╭─ SUPPLIED RECORDS

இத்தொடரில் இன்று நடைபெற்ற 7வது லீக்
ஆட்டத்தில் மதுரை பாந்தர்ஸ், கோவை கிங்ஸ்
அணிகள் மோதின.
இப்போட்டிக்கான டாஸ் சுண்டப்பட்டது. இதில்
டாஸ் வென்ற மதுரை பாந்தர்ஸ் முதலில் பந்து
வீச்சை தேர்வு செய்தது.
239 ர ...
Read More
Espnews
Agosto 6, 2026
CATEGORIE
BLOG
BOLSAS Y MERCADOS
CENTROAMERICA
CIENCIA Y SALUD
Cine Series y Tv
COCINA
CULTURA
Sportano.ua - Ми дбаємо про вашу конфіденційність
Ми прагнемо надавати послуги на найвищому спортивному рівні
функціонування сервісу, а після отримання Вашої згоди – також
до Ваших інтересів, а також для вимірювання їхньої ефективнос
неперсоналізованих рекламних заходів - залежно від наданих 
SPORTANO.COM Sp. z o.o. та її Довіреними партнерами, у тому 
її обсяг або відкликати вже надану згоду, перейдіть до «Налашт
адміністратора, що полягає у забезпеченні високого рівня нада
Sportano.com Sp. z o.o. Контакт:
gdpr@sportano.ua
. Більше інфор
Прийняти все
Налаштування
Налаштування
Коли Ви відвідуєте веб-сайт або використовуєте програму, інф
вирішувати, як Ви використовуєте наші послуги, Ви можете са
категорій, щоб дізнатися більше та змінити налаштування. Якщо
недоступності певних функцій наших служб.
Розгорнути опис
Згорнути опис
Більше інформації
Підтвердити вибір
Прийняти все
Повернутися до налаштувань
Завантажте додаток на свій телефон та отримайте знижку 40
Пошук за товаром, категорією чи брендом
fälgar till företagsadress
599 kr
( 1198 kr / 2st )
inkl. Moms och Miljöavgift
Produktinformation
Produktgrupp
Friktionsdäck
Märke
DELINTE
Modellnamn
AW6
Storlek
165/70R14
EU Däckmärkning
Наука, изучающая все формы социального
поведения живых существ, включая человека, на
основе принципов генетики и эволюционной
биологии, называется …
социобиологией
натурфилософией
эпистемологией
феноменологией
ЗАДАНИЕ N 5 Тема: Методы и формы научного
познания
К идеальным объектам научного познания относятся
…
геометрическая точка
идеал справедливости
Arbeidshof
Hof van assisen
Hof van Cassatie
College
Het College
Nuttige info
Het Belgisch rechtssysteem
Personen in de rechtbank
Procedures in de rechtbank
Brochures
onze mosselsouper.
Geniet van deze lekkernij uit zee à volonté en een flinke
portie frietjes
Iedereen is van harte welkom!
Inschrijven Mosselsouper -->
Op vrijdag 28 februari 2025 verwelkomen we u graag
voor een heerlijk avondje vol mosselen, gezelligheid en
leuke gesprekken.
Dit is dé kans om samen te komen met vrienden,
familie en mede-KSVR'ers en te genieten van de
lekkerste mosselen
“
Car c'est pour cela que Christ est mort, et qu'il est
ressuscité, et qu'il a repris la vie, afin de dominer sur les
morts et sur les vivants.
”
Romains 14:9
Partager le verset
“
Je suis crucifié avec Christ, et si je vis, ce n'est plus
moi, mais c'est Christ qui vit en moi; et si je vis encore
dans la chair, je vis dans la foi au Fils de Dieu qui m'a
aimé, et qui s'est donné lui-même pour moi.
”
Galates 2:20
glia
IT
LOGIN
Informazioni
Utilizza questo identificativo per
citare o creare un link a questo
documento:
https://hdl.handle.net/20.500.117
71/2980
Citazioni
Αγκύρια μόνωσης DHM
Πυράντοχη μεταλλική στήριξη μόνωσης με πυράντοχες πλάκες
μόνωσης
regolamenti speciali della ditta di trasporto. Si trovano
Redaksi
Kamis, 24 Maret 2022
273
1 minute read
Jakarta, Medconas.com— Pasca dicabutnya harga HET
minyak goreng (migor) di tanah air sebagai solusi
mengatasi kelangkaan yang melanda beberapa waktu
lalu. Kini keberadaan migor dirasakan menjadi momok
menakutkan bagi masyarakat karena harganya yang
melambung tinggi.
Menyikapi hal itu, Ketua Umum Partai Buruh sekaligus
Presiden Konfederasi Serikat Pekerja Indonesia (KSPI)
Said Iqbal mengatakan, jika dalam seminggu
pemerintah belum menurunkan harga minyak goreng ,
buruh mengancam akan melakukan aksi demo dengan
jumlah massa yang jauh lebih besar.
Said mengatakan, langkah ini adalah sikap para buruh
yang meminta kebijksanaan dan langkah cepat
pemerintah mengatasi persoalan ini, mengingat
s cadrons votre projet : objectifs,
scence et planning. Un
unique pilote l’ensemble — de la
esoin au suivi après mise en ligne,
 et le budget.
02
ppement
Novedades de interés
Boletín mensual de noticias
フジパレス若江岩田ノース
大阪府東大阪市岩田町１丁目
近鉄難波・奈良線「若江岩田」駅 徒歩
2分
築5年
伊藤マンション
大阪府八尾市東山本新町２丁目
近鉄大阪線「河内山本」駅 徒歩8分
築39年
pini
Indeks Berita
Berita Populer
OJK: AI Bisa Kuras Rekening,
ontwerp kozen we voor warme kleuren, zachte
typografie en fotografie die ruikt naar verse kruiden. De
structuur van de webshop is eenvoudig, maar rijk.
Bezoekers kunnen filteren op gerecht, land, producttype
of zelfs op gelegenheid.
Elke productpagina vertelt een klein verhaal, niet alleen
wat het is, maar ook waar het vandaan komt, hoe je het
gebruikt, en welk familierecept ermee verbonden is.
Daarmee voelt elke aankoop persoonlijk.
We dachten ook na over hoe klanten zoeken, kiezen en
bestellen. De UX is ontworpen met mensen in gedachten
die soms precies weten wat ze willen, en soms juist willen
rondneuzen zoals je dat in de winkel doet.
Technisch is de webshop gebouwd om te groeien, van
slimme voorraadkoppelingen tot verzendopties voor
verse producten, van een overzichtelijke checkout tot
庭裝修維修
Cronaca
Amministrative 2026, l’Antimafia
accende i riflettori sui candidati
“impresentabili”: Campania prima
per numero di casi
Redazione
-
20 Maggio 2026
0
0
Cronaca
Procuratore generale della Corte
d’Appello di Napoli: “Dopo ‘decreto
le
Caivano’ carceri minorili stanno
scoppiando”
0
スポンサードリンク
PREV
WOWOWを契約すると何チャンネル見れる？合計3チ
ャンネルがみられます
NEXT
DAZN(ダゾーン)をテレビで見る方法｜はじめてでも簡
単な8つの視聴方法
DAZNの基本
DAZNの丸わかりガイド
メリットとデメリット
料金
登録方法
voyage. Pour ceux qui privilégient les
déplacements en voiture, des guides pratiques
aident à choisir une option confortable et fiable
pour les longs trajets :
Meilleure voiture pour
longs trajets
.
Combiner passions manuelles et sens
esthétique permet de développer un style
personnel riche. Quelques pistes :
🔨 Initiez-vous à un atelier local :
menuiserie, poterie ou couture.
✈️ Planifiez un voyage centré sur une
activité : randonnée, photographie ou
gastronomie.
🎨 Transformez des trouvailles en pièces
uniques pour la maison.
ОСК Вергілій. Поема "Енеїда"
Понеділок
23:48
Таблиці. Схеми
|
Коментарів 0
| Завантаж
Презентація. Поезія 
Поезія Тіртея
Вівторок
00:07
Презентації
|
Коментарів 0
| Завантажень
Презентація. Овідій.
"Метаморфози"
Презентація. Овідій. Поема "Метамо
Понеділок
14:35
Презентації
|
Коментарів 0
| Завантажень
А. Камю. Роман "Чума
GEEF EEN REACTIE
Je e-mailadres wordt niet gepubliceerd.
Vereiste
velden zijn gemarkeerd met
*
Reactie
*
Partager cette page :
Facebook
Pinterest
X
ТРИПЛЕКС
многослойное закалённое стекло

╰─

Print all records shown above, word for word.

இத்தொடரில் இன்று நடைபெற்ற 7வது லீக்
ஆட்டத்தில் மதுரை பாந்தர்ஸ், கோவை கிங்ஸ்
அணிகள் மோதின.
இப்போட்டிக்கான டாஸ் சுண்டப்பட்டது. இதில்
டாஸ் வென்ற மதுரை பாந்தர்ஸ் முதலில் பந்து
வீச்சை தேர்வு செய்தது.
239 ர ...
Read More
Espnews
Agosto 6, 2026
CATEGORIE
BLOG
BOLSAS Y MERCADOS
CENTROAMERICA
CIENCIA Y SALUD
Cine Series y Tv
COCINA
CULTURA
Sportano.ua - Ми дбаємо про вашу конфіденційність
Ми прагнемо надавати послуги на найвищому спортивному рівні
функціонування сервісу, а після отримання Вашої згоди – також
до Ваших інтересів, а також для вимірювання їхньої ефективнос
неперсоналізованих рекламних заходів - залежно від наданих 
SPORTANO.COM Sp. z o.o. та її Довіреними партнерами, у тому 
її обсяг або відкликати вже надану згоду, перейдіть до «Налашт
адміністратора, що полягає у забезпеченні високого рівня нада
Sportano.com Sp. z o.o. Контакт:
gdpr@sportano.ua
. Більше інфор
Прийняти все
Налаштування
Налаштування
Коли Ви відвідуєте веб-сайт або використовуєте програму, інф
вирішувати, як Ви використовуєте наші послуги, Ви можете са
категорій, щоб дізнатися більше та змінити налаштування. Якщо
недоступності певних функцій наших служб.
Розгорнути опис
Згорнути опис
Більше інформації
Підтвердити вибір
Прийняти все
Повернутися до налаштувань
Завантажте додаток на свій телефон та отримайте знижку 40
Пошук за товаром, категорією чи брендом
fälgar till företagsadress
599 kr
( 1198 kr / 2st )
inkl. Moms och Miljöavgift
Produktinformation
Produktgrupp
Friktionsdäck
Märke
DELINTE
Modellnamn
AW6
Storlek
165/70R14
EU Däckmärkning
Наука, изучающая все формы социального
поведения живых существ, включая человека, на
основе принципов генетики и эволюционной
биологии, называется …
социобиологией
натурфилософией
эпистемологией
феноменологией
ЗАДАНИЕ N 5 Тема: Методы и формы научного
познания
К идеальным объектам научного познания относятся
…
геометрическая точка
идеал справедливости
Arbeidshof
Hof van assisen
Hof van Cassatie
College
Het College
Nuttige info
Het Belgisch rechtssysteem
Personen in de rechtbank
Procedures in de rechtbank
Brochures
onze mosselsouper.
Geniet van deze lekkernij uit zee à volonté en een flinke
portie frietjes
Iedereen is van harte welkom!
Inschrijven Mosselsouper -->
Op vrijdag 28 februari 2025 verwelkomen we u graag
voor een heerlijk avondje vol mosselen, gezelligheid en
leuke gesprekken.
Dit is dé kans om samen te komen met vrienden,
familie en mede-KSVR'ers en te genieten van de
lekkerste mosselen
“
Car c'est pour cela que Christ est mort, et qu'il est
ressuscité, et qu'il a repris la vie, afin de dominer sur les
morts et sur les vivants.
”
Romains 14:9
Partager le verset
“
Je suis crucifié avec Christ, et si je vis, ce n'est plus
moi, mais c'est Christ qui vit en moi; et si je vis encore
dans la chair, je vis dans la foi au Fils de Dieu qui m'a
aimé, et qui s'est donné lui-même pour moi.
”
Galates 2:20
glia
IT
LOGIN
Informazioni
Utilizza questo identificativo per
citare o creare un link a questo
documento:
https://hdl.handle.net/20.500.117
71/2980
Citazioni
Αγκύρια μόνωσης DHM
Πυράντοχη μεταλλική στήριξη μόνωσης με πυράντοχες πλάκες
μόνωσης
regolamenti speciali della ditta di trasporto. Si trovano
Redaksi
Kamis, 24 Maret 2022
273
1 minute read
Jakarta, Medconas.com— Pasca dicabutnya harga HET
minyak goreng (migor) di tanah air sebagai solusi
mengatasi kelangkaan yang melanda beberapa waktu
lalu. Kini keberadaan migor dirasakan menjadi momok
menakutkan bagi masyarakat karena harganya yang
melambung tinggi.
Menyikapi hal itu, Ketua Umum Partai Buruh sekaligus
Presiden Konfederasi Serikat Pekerja Indonesia (KSPI)
Said Iqbal mengatakan, jika dalam seminggu
pemerintah belum menurunkan harga minyak goreng ,
buruh mengancam akan melakukan aksi demo dengan
jumlah massa yang jauh lebih besar.
Said mengatakan, langkah ini adalah sikap para buruh
yang meminta kebijksanaan dan langkah cepat
pemerintah mengatasi persoalan ini, mengingat
s cadrons votre projet : objectifs,
scence et planning. Un
unique pilote l’ensemble — de la
esoin au suivi après mise en ligne,
 et le budget.
02
ppement
Novedades de interés
Boletín mensual de noticias
フジパレス若江岩田ノース
大阪府東大阪市岩田町１丁目
近鉄難波・奈良線「若江岩田」駅 徒歩
2分
築5年
伊藤マンション
大阪府八尾市東山本新町２丁目
近鉄大阪線「河内山本」駅 徒歩8分
築39年
pini
Indeks Berita
Berita Populer
OJK: AI Bisa Kuras Rekening,
ontwerp kozen we voor warme kleuren, zachte
typografie en fotografie die ruikt naar verse kruiden. De
structuur van de webshop is eenvoudig, maar rijk.
Bezoekers kunnen filteren op gerecht, land, producttype
of zelfs op gelegenheid.
Elke productpagina vertelt een klein verhaal, niet alleen
wat het is, maar ook waar het vandaan komt, hoe je het
gebruikt, en welk familierecept ermee verbonden is.
Daarmee voelt elke aankoop persoonlijk.
We dachten ook na over hoe klanten zoeken, kiezen en
bestellen. De UX is ontworpen met mensen in gedachten
die soms precies weten wat ze willen, en soms juist willen
rondneuzen zoals je dat in de winkel doet.
Technisch is de webshop gebouwd om te groeien, van
slimme voorraadkoppelingen tot verzendopties voor
verse producten, van een overzichtelijke checkout tot
庭裝修維修
Cronaca
Amministrative 2026, l’Antimafia
accende i riflettori sui candidati
“impresentabili”: Campania prima
per numero di casi
Redazione
-
20 Maggio 2026
0
0
Cronaca
Procuratore generale della Corte
d’Appello di Napoli: “Dopo ‘decreto
le
Caivano’ carceri minorili stanno
scoppiando”
0
スポンサードリンク
PREV
WOWOWを契約すると何チャンネル見れる？合計3チ
ャンネルがみられます
NEXT
DAZN(ダゾーン)をテレビで見る方法｜はじめてでも簡
単な8つの視聴方法
DAZNの基本
DAZNの丸わかりガイド
メリットとデメリット
料金
登録方法
voyage. Pour ceux qui privilégient les
déplacements en voiture, des guides pratiques
aident à choisir une option confortable et fiable
pour les longs trajets :
Meilleure voiture pour
longs trajets
.
Combiner passions manuelles et sens
esthétique permet de développer un style
personnel riche. Quelques pistes :
🔨 Initiez-vous à un atelier local :
menuiserie, poterie ou couture.
✈️ Planifiez un voyage centré sur une
activité : randonnée, photographie ou
gastronomie.
🎨 Transformez des trouvailles en pièces
uniques pour la maison.
ОСК Вергілій. Поема "Енеїда"
Понеділок
23:48
Таблиці. Схеми
|
Коментарів 0
| Завантаж
Презентація. Поезія 
Поезія Тіртея
Вівторок
00:07
Презентації
|
Коментарів 0
| Завантажень
Презентація. Овідій.
"Метаморфози"
Презентація. Овідій. Поема "Метамо
Понеділок
14:35
Презентації
|
Коментарів 0
| Завантажень
А. Камю. Роман "Чума
GEEF EEN REACTIE
Je e-mailadres wordt niet gepubliceerd.
Vereiste
velden zijn gemarkeerd met
*
Reactie
*
Partager cette page :
Facebook
Pinterest
X
ТРИПЛЕКС
многослойное закалённое стекло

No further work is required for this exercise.